Brief: The lines needed are those below that contain the word "repository"; copy each one.

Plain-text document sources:
○ ○ ○ ○ ○
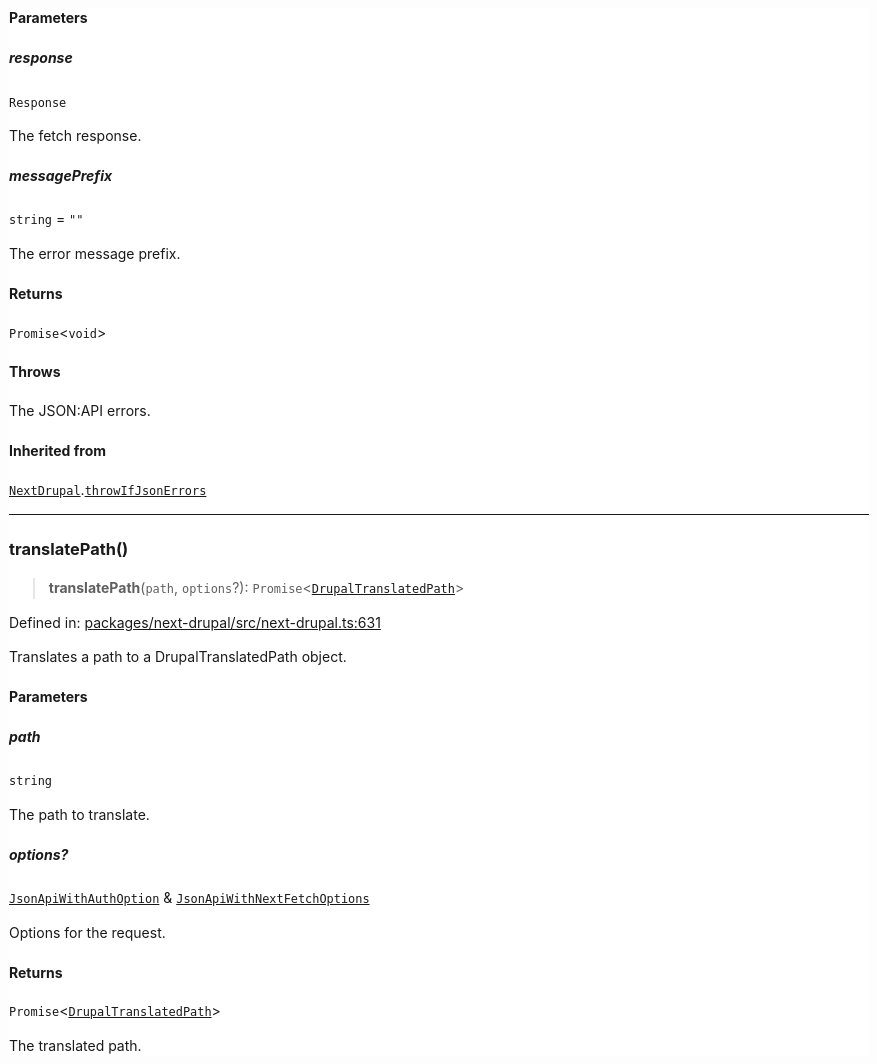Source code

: #### Parameters

##### response

`Response`

The fetch response.

##### messagePrefix

`string` = `""`

The error message prefix.

#### Returns

`Promise`\<`void`\>

#### Throws

The JSON:API errors.

#### Inherited from

[`NextDrupal`](NextDrupal.md).[`throwIfJsonErrors`](NextDrupal.md#throwifjsonerrors)

---

### translatePath()

> **translatePath**(`path`, `options`?): `Promise`\<[`DrupalTranslatedPath`](../interfaces/DrupalTranslatedPath.md)\>

Defined in: [packages/next-drupal/src/next-drupal.ts:631](https://github.com/chapter-three/next-drupal/blob/e9ce3be1c38aebdcd2cc8c7ae8d8fa2dab7f46bf/packages/next-drupal/src/next-drupal.ts#L631)

Translates a path to a DrupalTranslatedPath object.

#### Parameters

##### path

`string`

The path to translate.

##### options?

[`JsonApiWithAuthOption`](../type-aliases/JsonApiWithAuthOption.md) & [`JsonApiWithNextFetchOptions`](../type-aliases/JsonApiWithNextFetchOptions.md)

Options for the request.

#### Returns

`Promise`\<[`DrupalTranslatedPath`](../interfaces/DrupalTranslatedPath.md)\>

The translated path.
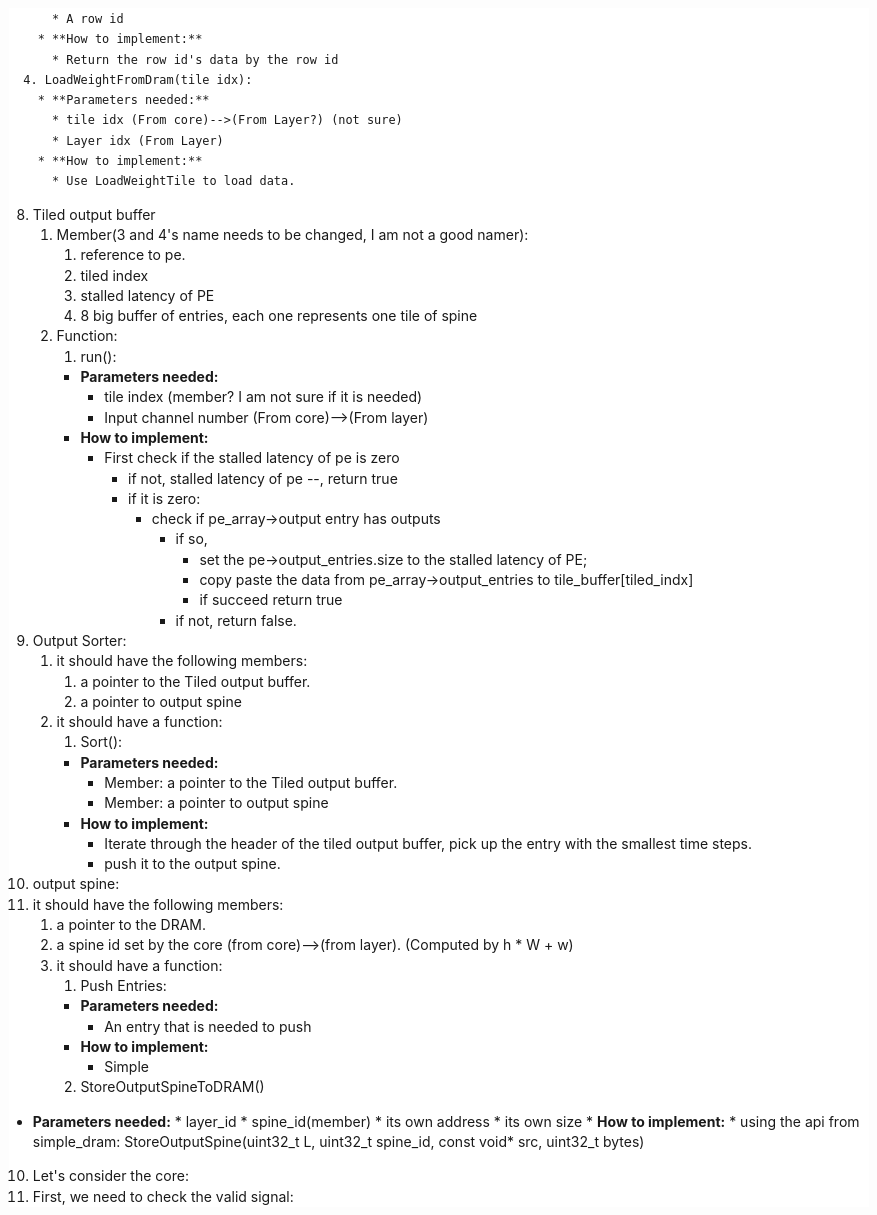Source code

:          * A row id
        * **How to implement:**
          * Return the row id's data by the row id
      4. LoadWeightFromDram(tile idx):
        * **Parameters needed:** 
          * tile idx (From core)-->(From Layer?) (not sure)
          * Layer idx (From Layer)
        * **How to implement:**
          * Use LoadWeightTile to load data.
8. Tiled output buffer
   1. Member(3 and 4's name needs to be changed, I am not a good namer):
      1. reference to pe.
      2. tiled index
      3. stalled latency of PE
      4. 8 big buffer of entries, each one represents one tile of spine
   2. Function:
      1. run():
        * **Parameters needed:** 
          * tile index (member? I am not sure if it is needed)
          * Input channel number (From core)-->(From layer)
        * **How to implement:**
          * First check if the stalled latency of pe is zero
            * if not, stalled latency of pe --, return true
            * if it is zero:
              * check if pe_array->output entry has outputs
                * if so, 
                  * set the pe->output_entries.size to the stalled latency of PE;
                  * copy paste the data from pe_array->output_entries to tile_buffer[tiled_indx]
                  * if succeed return true
                * if not, return false.
9. Output Sorter:
   1. it should have the following members:
      1. a pointer to the Tiled output buffer.
      2. a pointer to output spine
   2. it should have a function: 
      1. Sort():
        * **Parameters needed:** 
          * Member: a pointer to the Tiled output buffer.
          * Member: a pointer to output spine
        * **How to implement:**
          * Iterate through the header of the tiled output buffer, pick up the entry with the smallest time steps.
          * push it to the output spine.
10. output spine:
1. it should have the following members:
      1. a pointer to the DRAM.
      2. a spine id set by the core (from core)-->(from layer). (Computed by h * W + w)
   1. it should have a function: 
      1. Push Entries:
        * **Parameters needed:** 
          * An entry that is needed to push
        * **How to implement:**
          * Simple
      2. StoreOutputSpineToDRAM()
* **Parameters needed:** 
          * layer_id
          * spine_id(member)
          * its own address
          * its own size
        * **How to implement:**
          * using the api from simple_dram: StoreOutputSpine(uint32_t L, uint32_t spine_id, const void* src, uint32_t bytes)
10. Let's consider the core:
1. First, we need to check the valid signal:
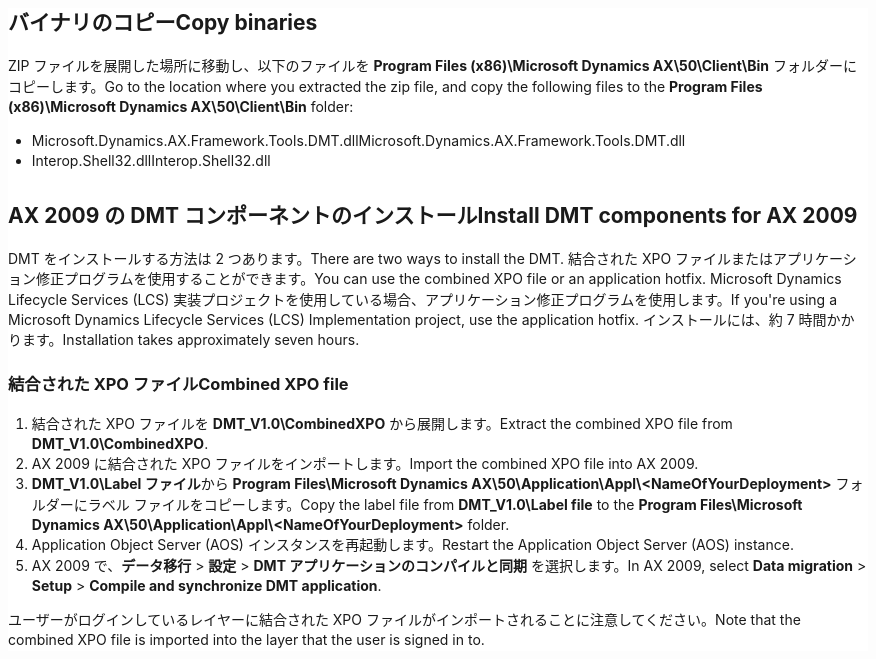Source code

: ## <a name="copy-binaries"></a><span data-ttu-id="8c0f1-137">バイナリのコピー</span><span class="sxs-lookup"><span data-stu-id="8c0f1-137">Copy binaries</span></span>
<span data-ttu-id="8c0f1-138">ZIP ファイルを展開した場所に移動し、以下のファイルを **Program Files (x86)\\Microsoft Dynamics AX\\50\\Client\\Bin** フォルダーにコピーします。</span><span class="sxs-lookup"><span data-stu-id="8c0f1-138">Go to the location where you extracted the zip file, and copy the following files to the **Program Files (x86)\\Microsoft Dynamics AX\\50\\Client\\Bin** folder:</span></span>

- <span data-ttu-id="8c0f1-139">Microsoft.Dynamics.AX.Framework.Tools.DMT.dll</span><span class="sxs-lookup"><span data-stu-id="8c0f1-139">Microsoft.Dynamics.AX.Framework.Tools.DMT.dll</span></span>
- <span data-ttu-id="8c0f1-140">Interop.Shell32.dll</span><span class="sxs-lookup"><span data-stu-id="8c0f1-140">Interop.Shell32.dll</span></span>

## <a name="install-dmt-components-for-ax-2009"></a><span data-ttu-id="8c0f1-141">AX 2009 の DMT コンポーネントのインストール</span><span class="sxs-lookup"><span data-stu-id="8c0f1-141">Install DMT components for AX 2009</span></span>
<span data-ttu-id="8c0f1-142">DMT をインストールする方法は 2 つあります。</span><span class="sxs-lookup"><span data-stu-id="8c0f1-142">There are two ways to install the DMT.</span></span> <span data-ttu-id="8c0f1-143">結合された XPO ファイルまたはアプリケーション修正プログラムを使用することができます。</span><span class="sxs-lookup"><span data-stu-id="8c0f1-143">You can use the combined XPO file or an application hotfix.</span></span> <span data-ttu-id="8c0f1-144">Microsoft Dynamics Lifecycle Services (LCS) 実装プロジェクトを使用している場合、アプリケーション修正プログラムを使用します。</span><span class="sxs-lookup"><span data-stu-id="8c0f1-144">If you're using a Microsoft Dynamics Lifecycle Services (LCS) Implementation project, use the application hotfix.</span></span> <span data-ttu-id="8c0f1-145">インストールには、約 7 時間かかります。</span><span class="sxs-lookup"><span data-stu-id="8c0f1-145">Installation takes approximately seven hours.</span></span>

### <a name="combined-xpo-file"></a><span data-ttu-id="8c0f1-146">結合された XPO ファイル</span><span class="sxs-lookup"><span data-stu-id="8c0f1-146">Combined XPO file</span></span>
1. <span data-ttu-id="8c0f1-147">結合された XPO ファイルを **DMT_V1.0\CombinedXPO** から展開します。</span><span class="sxs-lookup"><span data-stu-id="8c0f1-147">Extract the combined XPO file from **DMT_V1.0\CombinedXPO**.</span></span>
2. <span data-ttu-id="8c0f1-148">AX 2009 に結合された XPO ファイルをインポートします。</span><span class="sxs-lookup"><span data-stu-id="8c0f1-148">Import the combined XPO file into AX 2009.</span></span>
3. <span data-ttu-id="8c0f1-149">**DMT_V1.0\Label ファイル**から **Program Files\\Microsoft Dynamics AX\\50\\Application\\Appl\\<NameOfYourDeployment\>** フォルダーにラベル ファイルをコピーします。</span><span class="sxs-lookup"><span data-stu-id="8c0f1-149">Copy the label file from **DMT_V1.0\Label file** to the **Program Files\\Microsoft Dynamics AX\\50\\Application\\Appl\\<NameOfYourDeployment\>** folder.</span></span>
4. <span data-ttu-id="8c0f1-150">Application Object Server (AOS) インスタンスを再起動します。</span><span class="sxs-lookup"><span data-stu-id="8c0f1-150">Restart the Application Object Server (AOS) instance.</span></span>
5. <span data-ttu-id="8c0f1-151">AX 2009 で、**データ移行** \> **設定** \> **DMT アプリケーションのコンパイルと同期** を選択します。</span><span class="sxs-lookup"><span data-stu-id="8c0f1-151">In AX 2009, select **Data migration** \> **Setup** \> **Compile and synchronize DMT application**.</span></span>

<span data-ttu-id="8c0f1-152">ユーザーがログインしているレイヤーに結合された XPO ファイルがインポートされることに注意してください。</span><span class="sxs-lookup"><span data-stu-id="8c0f1-152">Note that the combined XPO file is imported into the layer that the user is signed in to.</span></span>
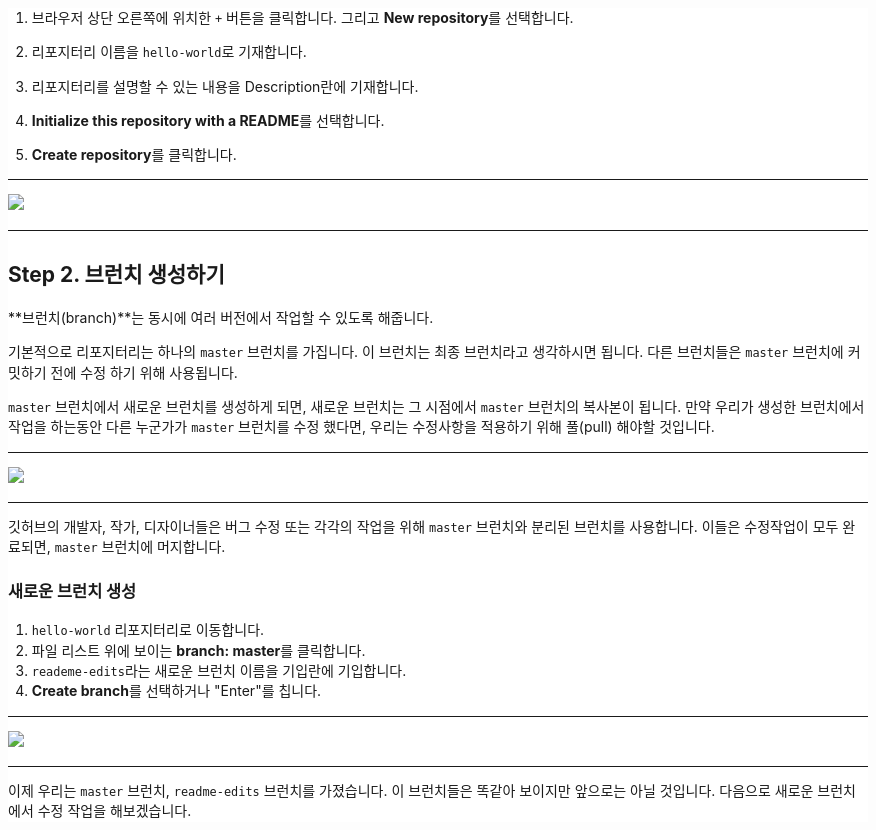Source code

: 1. 브라우저 상단 오른쪽에 위치한  `+`  버튼을 클릭합니다. 그리고 **New repository**를 선택합니다.

2. 리포지터리 이름을 `hello-world`로 기재합니다.

3. 리포지터리를 설명할 수 있는 내용을 Description란에 기재합니다.

4. **Initialize this repository with a README**를 선택합니다.

5. **Create repository**를 클릭합니다.


----

<img src="https://user-images.githubusercontent.com/42791260/44776017-0d45b280-abb2-11e8-8513-705b398257a9.png" width="100%">

----



## Step 2. 브런치 생성하기

**브런치(branch)**는 동시에 여러 버전에서 작업할 수 있도록 해줍니다. 

기본적으로 리포지터리는 하나의 `master` 브런치를 가집니다. 이 브런치는 최종 브런치라고 생각하시면 됩니다. 다른 브런치들은 `master` 브런치에 커밋하기 전에 수정 하기 위해 사용됩니다. 

`master` 브런치에서 새로운 브런치를 생성하게 되면, 새로운 브런치는 그 시점에서 `master` 브런치의 복사본이 됩니다. 만약 우리가 생성한 브런치에서 작업을 하는동안 다른 누군가가  `master` 브런치를 수정 했다면, 우리는 수정사항을 적용하기 위해 풀(pull) 해야할 것입니다.



----

<img src="https://guides.github.com/activities/hello-world/branching.png" width="100%">

----



깃허브의 개발자, 작가, 디자이너들은 버그 수정 또는 각각의 작업을 위해  `master` 브런치와 분리된 브런치를 사용합니다. 이들은 수정작업이 모두 완료되면,  `master` 브런치에 머지합니다.



### 새로운 브런치 생성

1. `hello-world` 리포지터리로 이동합니다.
2. 파일 리스트 위에 보이는 **branch: master**를 클릭합니다.
3. `reademe-edits`라는 새로운 브런치 이름을 기입란에 기입합니다.
4. **Create branch**를 선택하거나 "Enter"를 칩니다.



------

<img src="https://guides.github.com/activities/hello-world/readme-edits.gif" width="80%">

------



이제 우리는 `master` 브런치, `readme-edits` 브런치를 가졌습니다. 이 브런치들은 똑같아 보이지만 앞으로는 아닐 것입니다. 다음으로 새로운 브런치에서 수정 작업을 해보겠습니다.
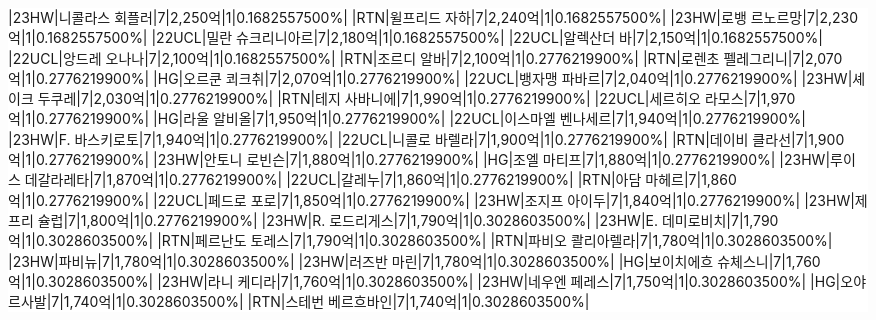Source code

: |23HW|니콜라스 회플러|7|2,250억|1|0.1682557500%|
|RTN|윌프리드 자하|7|2,240억|1|0.1682557500%|
|23HW|로뱅 르노르망|7|2,230억|1|0.1682557500%|
|22UCL|밀란 슈크리니아르|7|2,180억|1|0.1682557500%|
|22UCL|알렉산더 바|7|2,150억|1|0.1682557500%|
|22UCL|앙드레 오나나|7|2,100억|1|0.1682557500%|
|RTN|조르디 알바|7|2,100억|1|0.2776219900%|
|RTN|로렌초 펠레그리니|7|2,070억|1|0.2776219900%|
|HG|오르쿤 쾨크취|7|2,070억|1|0.2776219900%|
|22UCL|뱅자맹 파바르|7|2,040억|1|0.2776219900%|
|23HW|셰이크 두쿠레|7|2,030억|1|0.2776219900%|
|RTN|테지 사바니에|7|1,990억|1|0.2776219900%|
|22UCL|세르히오 라모스|7|1,970억|1|0.2776219900%|
|HG|라울 알비올|7|1,950억|1|0.2776219900%|
|22UCL|이스마엘 벤나세르|7|1,940억|1|0.2776219900%|
|23HW|F. 바스키로토|7|1,940억|1|0.2776219900%|
|22UCL|니콜로 바렐라|7|1,900억|1|0.2776219900%|
|RTN|데이비 클라선|7|1,900억|1|0.2776219900%|
|23HW|안토니 로빈슨|7|1,880억|1|0.2776219900%|
|HG|조엘 마티프|7|1,880억|1|0.2776219900%|
|23HW|루이스 데갈라레타|7|1,870억|1|0.2776219900%|
|22UCL|갈레누|7|1,860억|1|0.2776219900%|
|RTN|아담 마헤르|7|1,860억|1|0.2776219900%|
|22UCL|페드로 포로|7|1,850억|1|0.2776219900%|
|23HW|조지프 아이두|7|1,840억|1|0.2776219900%|
|23HW|제프리 슐럽|7|1,800억|1|0.2776219900%|
|23HW|R. 로드리게스|7|1,790억|1|0.3028603500%|
|23HW|E. 데미로비치|7|1,790억|1|0.3028603500%|
|RTN|페르난도 토레스|7|1,790억|1|0.3028603500%|
|RTN|파비오 콸리아렐라|7|1,780억|1|0.3028603500%|
|23HW|파비뉴|7|1,780억|1|0.3028603500%|
|23HW|러즈반 마린|7|1,780억|1|0.3028603500%|
|HG|보이치에흐 슈체스니|7|1,760억|1|0.3028603500%|
|23HW|라니 케디라|7|1,760억|1|0.3028603500%|
|23HW|네우엔 페레스|7|1,750억|1|0.3028603500%|
|HG|오야르사발|7|1,740억|1|0.3028603500%|
|RTN|스테번 베르흐바인|7|1,740억|1|0.3028603500%|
○ ○ ○ ○ ○
Task result:
: 1. 브라우저 상단 오른쪽에 위치한  `+`  버튼을 클릭합니다. 그리고 **New repository**를 선택합니다.
4. **Initialize this repository with a README**를 선택합니다.
5. **Create repository**를 클릭합니다.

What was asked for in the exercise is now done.